▶ [Exercise objective]: Rewrite the text lines of the material below as a Markdown table with columns named No. and Text, numbering each row. Leave the pictures and any blank lines out.
** Input follows **
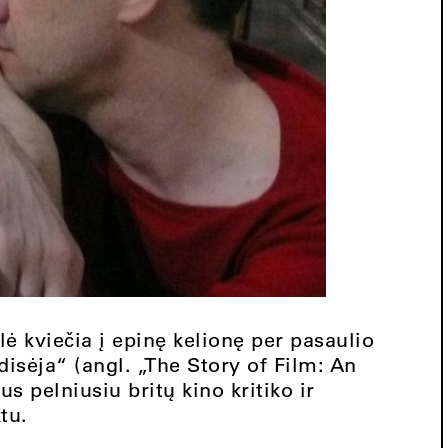
lė kviečia į epinę kelionę per pasaulio
disėja“ (angl. „The Story of Film: An
 pelniusiu britų kino kritiko ir
tu.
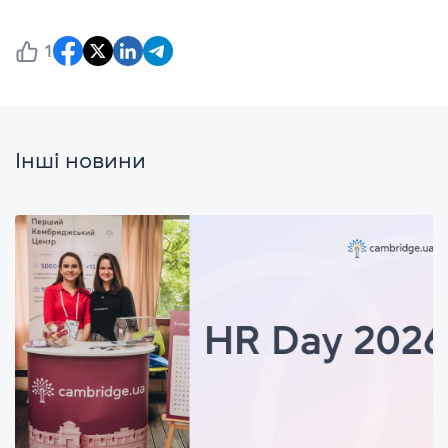
1
Інші новини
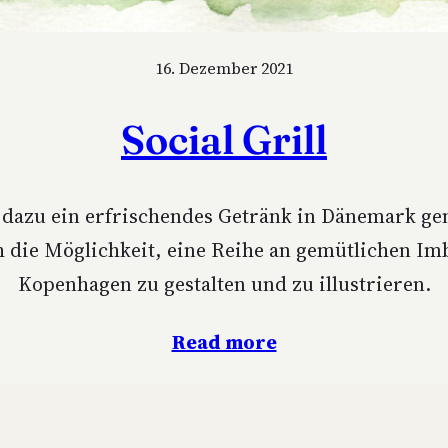
16. Dezember 2021
Social Grill
 dazu ein erfri­schen­des Getränk in Dänemark ge
h die Mög­lich­keit, eine Rei­he an gemüt­li­chen 
Kopen­ha­gen zu gestal­ten und zu illustrieren.
Read more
** End of Input **
▶ [Task response]:
| No. | Text |
|---|---|
| 1 | lė kviečia į epinę kelionę per pasaulio |
| 2 | disėja“ (angl. „The Story of Film: An |
| 3 |  pelniusiu britų kino kritiko ir |
| 4 | tu. |
| 5 | 1 |
| 6 | Інші новини |
| 7 | 16. Dezember 2021 |
| 8 | Social Grill |
| 9 |  dazu ein erfri­schen­des Getränk in Dänemark ge |
| 10 | h die Mög­lich­keit, eine Rei­he an gemüt­li­chen  |
| 11 | Kopen­ha­gen zu gestal­ten und zu illustrieren. |
| 12 | Read more |